### Work request
Go through the data below. Pull out every line that has the word "socket".

Records from a data collection:
· · · ·

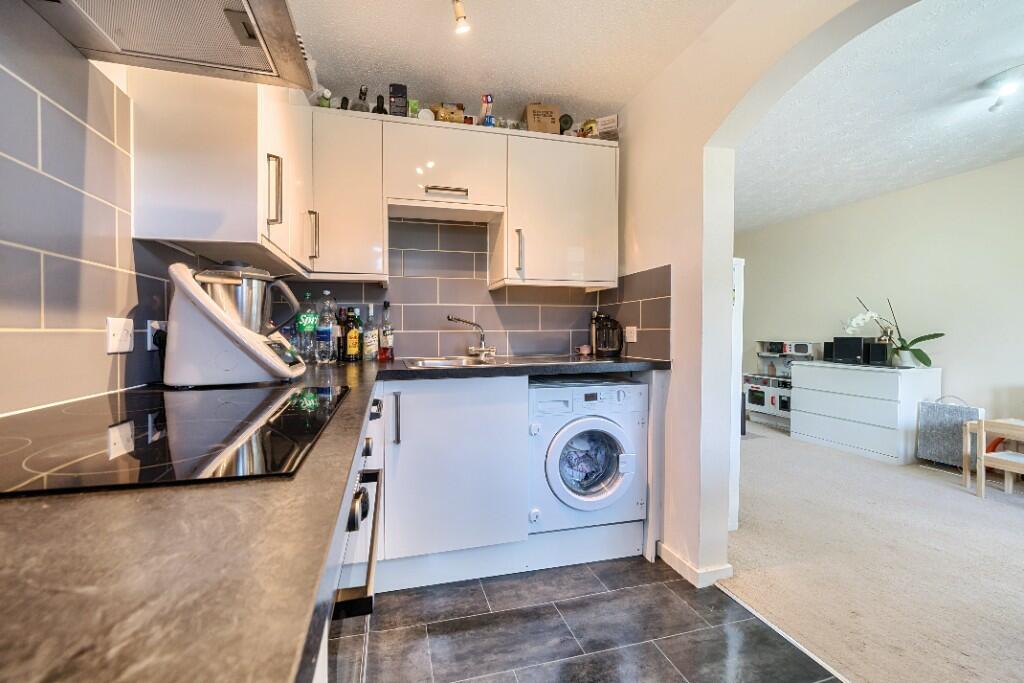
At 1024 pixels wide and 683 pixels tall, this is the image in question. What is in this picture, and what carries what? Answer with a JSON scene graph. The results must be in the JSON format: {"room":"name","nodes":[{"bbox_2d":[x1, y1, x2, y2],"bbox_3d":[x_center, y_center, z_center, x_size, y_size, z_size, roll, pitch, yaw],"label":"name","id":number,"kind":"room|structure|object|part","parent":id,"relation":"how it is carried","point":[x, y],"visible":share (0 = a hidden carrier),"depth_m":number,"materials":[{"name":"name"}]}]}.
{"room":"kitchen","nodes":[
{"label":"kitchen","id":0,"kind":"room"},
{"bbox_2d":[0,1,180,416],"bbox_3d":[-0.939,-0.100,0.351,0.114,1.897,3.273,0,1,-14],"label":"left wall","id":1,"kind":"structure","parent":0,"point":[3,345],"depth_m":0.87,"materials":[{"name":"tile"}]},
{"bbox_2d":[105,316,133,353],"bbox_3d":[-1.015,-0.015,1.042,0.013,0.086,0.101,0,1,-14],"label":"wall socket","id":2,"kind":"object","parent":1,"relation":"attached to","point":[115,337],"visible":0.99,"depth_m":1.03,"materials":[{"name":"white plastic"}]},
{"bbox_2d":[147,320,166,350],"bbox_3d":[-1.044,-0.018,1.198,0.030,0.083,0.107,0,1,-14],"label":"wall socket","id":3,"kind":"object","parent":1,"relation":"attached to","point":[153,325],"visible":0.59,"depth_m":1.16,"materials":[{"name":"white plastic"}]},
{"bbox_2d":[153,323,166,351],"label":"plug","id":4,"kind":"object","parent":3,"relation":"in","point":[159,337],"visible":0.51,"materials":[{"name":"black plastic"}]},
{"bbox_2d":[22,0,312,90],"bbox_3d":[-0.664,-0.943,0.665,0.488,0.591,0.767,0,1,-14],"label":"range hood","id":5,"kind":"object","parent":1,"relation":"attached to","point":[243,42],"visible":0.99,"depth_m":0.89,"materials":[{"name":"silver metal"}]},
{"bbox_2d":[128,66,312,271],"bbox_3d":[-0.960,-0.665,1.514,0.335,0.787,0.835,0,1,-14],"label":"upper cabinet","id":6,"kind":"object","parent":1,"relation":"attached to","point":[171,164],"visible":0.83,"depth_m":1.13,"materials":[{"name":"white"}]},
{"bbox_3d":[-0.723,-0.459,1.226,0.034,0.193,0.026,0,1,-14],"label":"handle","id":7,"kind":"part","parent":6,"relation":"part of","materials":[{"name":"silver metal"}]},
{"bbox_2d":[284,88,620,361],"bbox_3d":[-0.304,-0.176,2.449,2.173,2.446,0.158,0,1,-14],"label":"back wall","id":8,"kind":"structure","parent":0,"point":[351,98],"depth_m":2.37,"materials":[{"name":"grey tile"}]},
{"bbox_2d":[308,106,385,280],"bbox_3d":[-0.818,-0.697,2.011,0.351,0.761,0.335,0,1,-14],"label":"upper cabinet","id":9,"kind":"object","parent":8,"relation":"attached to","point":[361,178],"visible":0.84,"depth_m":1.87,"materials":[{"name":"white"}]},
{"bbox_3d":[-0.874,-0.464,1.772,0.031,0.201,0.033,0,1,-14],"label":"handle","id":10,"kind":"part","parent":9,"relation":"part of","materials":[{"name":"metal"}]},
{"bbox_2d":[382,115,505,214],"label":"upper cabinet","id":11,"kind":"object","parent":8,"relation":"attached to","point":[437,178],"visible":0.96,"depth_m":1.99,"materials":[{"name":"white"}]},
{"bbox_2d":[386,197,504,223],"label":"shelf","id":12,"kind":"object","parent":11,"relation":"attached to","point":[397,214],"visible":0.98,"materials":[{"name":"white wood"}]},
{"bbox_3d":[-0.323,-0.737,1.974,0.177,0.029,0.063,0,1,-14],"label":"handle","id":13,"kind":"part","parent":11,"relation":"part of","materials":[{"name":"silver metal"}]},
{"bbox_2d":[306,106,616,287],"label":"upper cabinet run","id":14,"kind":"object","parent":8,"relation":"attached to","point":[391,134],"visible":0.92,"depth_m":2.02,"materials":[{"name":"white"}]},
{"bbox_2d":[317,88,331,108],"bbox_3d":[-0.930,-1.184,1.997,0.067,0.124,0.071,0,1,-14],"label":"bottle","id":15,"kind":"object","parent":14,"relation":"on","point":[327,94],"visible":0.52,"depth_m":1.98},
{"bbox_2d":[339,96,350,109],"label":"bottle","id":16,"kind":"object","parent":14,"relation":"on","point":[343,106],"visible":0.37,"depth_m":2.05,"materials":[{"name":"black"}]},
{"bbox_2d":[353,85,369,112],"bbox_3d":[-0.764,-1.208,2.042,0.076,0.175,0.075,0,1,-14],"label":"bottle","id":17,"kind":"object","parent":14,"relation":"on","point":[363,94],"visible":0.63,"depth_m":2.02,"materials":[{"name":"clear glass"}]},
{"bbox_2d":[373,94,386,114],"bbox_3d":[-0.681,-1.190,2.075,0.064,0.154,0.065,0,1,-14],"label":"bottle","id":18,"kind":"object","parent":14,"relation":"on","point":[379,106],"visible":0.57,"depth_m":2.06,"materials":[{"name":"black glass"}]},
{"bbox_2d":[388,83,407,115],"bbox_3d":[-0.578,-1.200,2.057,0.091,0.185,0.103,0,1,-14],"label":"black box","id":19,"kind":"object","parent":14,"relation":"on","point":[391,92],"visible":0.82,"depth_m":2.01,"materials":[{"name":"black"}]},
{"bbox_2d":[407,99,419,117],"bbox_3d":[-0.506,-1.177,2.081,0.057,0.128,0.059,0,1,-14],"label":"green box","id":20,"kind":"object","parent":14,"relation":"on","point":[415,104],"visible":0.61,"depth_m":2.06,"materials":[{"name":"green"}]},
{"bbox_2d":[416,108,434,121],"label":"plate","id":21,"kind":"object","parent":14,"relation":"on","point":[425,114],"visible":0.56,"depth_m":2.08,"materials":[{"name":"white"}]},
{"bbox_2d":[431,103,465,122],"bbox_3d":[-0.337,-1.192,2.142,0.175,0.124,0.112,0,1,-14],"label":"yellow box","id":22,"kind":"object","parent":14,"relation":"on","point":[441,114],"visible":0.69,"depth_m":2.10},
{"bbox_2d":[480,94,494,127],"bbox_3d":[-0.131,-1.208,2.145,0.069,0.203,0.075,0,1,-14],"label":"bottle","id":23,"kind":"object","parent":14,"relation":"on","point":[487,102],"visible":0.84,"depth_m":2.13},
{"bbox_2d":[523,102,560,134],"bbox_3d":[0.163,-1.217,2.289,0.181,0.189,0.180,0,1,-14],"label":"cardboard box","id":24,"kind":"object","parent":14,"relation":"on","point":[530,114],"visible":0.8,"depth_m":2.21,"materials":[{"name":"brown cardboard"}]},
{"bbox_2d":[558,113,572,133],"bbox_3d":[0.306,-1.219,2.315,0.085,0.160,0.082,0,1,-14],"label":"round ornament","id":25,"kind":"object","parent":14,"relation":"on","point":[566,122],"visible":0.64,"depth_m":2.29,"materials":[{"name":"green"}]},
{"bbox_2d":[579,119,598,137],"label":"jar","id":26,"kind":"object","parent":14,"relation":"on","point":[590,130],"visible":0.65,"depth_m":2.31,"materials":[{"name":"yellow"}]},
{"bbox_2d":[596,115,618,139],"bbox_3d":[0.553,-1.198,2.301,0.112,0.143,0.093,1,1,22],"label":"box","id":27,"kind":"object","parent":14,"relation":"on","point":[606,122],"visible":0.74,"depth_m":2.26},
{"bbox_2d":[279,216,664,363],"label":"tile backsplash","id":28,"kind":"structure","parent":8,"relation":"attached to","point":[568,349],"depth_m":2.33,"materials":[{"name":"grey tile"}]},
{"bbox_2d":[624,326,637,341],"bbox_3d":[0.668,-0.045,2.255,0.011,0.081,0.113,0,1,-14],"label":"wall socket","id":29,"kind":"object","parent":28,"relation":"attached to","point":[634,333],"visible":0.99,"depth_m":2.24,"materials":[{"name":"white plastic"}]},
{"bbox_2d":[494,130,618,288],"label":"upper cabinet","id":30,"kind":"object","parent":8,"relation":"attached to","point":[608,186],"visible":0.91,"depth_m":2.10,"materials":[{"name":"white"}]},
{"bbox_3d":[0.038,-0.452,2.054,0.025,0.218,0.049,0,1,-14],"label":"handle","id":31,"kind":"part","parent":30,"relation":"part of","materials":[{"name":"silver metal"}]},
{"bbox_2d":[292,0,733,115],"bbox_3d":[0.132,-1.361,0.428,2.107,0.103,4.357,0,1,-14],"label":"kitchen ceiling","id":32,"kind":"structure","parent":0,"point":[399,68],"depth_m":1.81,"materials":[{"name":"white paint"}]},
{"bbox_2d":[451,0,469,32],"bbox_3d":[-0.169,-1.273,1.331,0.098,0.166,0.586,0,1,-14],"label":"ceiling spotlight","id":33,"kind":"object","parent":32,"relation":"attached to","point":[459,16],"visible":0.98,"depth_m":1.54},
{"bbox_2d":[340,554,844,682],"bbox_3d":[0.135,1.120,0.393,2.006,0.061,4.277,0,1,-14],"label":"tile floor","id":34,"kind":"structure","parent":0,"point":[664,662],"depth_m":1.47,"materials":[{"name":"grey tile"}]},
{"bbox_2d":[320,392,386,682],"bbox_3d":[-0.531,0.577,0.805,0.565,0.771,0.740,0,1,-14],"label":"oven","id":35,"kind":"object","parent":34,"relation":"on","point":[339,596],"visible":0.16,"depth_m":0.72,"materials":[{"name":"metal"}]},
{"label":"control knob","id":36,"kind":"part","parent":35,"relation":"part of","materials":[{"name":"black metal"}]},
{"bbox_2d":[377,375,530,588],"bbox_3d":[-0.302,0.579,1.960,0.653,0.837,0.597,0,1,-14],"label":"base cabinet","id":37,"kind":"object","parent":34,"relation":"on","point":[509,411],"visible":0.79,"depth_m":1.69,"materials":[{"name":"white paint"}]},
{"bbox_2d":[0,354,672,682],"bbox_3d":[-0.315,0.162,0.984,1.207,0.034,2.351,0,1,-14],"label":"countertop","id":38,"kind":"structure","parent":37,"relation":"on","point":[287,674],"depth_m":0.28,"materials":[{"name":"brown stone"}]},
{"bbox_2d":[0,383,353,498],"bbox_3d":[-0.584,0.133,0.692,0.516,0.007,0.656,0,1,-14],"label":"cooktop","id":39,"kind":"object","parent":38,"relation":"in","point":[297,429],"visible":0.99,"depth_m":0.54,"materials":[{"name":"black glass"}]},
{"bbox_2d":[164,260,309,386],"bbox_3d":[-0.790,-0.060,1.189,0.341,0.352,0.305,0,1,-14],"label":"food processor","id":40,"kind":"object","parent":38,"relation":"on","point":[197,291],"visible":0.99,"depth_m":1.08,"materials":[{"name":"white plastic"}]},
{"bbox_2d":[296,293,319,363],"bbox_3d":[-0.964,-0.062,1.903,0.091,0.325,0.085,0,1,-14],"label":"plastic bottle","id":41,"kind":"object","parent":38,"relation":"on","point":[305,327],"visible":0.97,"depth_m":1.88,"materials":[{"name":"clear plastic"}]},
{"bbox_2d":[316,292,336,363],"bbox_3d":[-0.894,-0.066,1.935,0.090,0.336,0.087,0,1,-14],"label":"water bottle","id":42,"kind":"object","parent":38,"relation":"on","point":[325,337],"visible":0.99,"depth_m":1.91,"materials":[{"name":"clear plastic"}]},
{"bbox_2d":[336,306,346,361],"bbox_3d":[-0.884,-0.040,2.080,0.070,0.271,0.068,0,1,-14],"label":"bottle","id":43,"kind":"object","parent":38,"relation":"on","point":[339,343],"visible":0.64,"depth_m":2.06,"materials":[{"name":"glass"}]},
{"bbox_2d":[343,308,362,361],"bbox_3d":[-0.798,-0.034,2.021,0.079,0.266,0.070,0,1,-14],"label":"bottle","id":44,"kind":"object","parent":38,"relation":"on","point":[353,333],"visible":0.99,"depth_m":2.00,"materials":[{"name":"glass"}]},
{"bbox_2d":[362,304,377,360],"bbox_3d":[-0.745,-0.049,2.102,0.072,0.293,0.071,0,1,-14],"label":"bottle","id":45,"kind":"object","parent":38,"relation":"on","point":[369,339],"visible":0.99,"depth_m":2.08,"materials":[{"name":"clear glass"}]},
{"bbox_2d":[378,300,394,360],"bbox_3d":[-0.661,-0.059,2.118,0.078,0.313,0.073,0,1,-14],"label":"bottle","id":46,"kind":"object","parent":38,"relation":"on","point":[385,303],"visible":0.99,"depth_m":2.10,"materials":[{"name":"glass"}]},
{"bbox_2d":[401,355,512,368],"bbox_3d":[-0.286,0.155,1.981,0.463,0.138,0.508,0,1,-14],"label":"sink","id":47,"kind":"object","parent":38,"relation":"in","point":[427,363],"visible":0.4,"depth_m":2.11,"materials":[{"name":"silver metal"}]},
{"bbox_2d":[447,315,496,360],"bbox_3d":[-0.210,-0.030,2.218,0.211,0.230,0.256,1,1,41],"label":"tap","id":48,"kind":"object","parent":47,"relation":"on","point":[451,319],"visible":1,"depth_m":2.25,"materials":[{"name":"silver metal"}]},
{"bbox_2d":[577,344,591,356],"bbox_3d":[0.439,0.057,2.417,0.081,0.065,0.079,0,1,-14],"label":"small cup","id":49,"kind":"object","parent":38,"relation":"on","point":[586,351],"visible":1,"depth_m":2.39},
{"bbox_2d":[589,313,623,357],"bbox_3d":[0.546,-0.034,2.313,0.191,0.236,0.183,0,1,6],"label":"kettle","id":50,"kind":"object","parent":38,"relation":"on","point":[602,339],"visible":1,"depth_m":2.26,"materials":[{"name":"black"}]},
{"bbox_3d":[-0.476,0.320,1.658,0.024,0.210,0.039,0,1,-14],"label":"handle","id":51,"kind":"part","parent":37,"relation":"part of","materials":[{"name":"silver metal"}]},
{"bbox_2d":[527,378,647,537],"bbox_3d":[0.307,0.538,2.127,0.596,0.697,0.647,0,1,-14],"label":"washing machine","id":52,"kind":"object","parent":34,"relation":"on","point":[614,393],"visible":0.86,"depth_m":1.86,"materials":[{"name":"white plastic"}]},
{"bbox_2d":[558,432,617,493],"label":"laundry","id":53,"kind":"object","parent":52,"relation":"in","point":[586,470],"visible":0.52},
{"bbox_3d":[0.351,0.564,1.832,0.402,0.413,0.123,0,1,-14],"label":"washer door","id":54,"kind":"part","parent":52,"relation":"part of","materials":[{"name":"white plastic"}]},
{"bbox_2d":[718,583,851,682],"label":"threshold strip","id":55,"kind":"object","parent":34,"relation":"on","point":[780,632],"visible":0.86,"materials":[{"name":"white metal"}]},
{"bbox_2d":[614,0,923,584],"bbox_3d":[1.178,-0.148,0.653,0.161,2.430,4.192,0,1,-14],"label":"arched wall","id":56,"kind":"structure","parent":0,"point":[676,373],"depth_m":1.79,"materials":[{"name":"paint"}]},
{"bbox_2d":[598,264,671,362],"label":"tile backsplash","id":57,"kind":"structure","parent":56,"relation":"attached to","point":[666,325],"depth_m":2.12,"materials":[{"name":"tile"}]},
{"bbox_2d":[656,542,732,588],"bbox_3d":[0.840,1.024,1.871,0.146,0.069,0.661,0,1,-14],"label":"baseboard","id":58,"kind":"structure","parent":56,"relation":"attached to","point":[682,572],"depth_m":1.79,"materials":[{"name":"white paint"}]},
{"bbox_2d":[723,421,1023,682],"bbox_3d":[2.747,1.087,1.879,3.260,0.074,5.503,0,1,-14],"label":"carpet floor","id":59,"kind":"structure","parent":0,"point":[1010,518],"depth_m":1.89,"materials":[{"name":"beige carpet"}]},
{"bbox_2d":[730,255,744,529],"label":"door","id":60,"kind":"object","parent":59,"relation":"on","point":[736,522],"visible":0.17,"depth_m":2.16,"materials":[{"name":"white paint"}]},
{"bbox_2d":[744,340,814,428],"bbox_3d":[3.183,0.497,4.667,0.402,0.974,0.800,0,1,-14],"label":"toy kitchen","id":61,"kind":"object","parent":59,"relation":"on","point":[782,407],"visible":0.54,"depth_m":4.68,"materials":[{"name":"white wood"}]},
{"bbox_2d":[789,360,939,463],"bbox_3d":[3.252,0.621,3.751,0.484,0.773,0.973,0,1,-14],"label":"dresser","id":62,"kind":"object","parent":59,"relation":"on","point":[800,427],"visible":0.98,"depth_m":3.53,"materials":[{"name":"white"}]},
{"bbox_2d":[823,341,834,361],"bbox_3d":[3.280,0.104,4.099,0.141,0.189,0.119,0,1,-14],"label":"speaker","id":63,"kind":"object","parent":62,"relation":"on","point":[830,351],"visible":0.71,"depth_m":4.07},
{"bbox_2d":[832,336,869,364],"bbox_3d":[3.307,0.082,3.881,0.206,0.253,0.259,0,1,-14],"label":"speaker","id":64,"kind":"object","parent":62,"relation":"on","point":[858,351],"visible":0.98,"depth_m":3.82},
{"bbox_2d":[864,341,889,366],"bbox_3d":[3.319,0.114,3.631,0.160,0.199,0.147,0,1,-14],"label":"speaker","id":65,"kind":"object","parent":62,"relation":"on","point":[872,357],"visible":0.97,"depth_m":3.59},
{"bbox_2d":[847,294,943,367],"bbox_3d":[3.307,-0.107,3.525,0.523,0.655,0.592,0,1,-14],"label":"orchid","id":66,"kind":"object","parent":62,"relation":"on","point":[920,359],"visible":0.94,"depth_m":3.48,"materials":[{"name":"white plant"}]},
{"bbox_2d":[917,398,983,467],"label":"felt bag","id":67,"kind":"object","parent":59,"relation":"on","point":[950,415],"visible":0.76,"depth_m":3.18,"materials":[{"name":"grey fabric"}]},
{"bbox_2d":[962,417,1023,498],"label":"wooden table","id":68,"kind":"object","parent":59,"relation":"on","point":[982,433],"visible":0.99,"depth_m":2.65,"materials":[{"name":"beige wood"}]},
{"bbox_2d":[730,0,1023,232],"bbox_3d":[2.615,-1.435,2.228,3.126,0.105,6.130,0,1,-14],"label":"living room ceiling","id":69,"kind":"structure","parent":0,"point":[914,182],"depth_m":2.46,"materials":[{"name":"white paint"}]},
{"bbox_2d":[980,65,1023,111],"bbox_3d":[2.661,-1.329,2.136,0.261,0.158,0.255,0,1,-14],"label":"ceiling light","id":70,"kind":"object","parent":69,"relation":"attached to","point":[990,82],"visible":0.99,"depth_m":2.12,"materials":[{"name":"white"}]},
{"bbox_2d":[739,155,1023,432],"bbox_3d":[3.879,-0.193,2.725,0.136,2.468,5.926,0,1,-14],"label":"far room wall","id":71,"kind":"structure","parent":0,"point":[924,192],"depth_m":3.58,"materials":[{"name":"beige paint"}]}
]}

· · · ·

### Solution below
{"bbox_2d":[105,316,133,353],"bbox_3d":[-1.015,-0.015,1.042,0.013,0.086,0.101,0,1,-14],"label":"wall socket","id":2,"kind":"object","parent":1,"relation":"attached to","point":[115,337],"visible":0.99,"depth_m":1.03,"materials":[{"name":"white plastic"}]},
{"bbox_2d":[147,320,166,350],"bbox_3d":[-1.044,-0.018,1.198,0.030,0.083,0.107,0,1,-14],"label":"wall socket","id":3,"kind":"object","parent":1,"relation":"attached to","point":[153,325],"visible":0.59,"depth_m":1.16,"materials":[{"name":"white plastic"}]},
{"bbox_2d":[624,326,637,341],"bbox_3d":[0.668,-0.045,2.255,0.011,0.081,0.113,0,1,-14],"label":"wall socket","id":29,"kind":"object","parent":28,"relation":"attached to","point":[634,333],"visible":0.99,"depth_m":2.24,"materials":[{"name":"white plastic"}]},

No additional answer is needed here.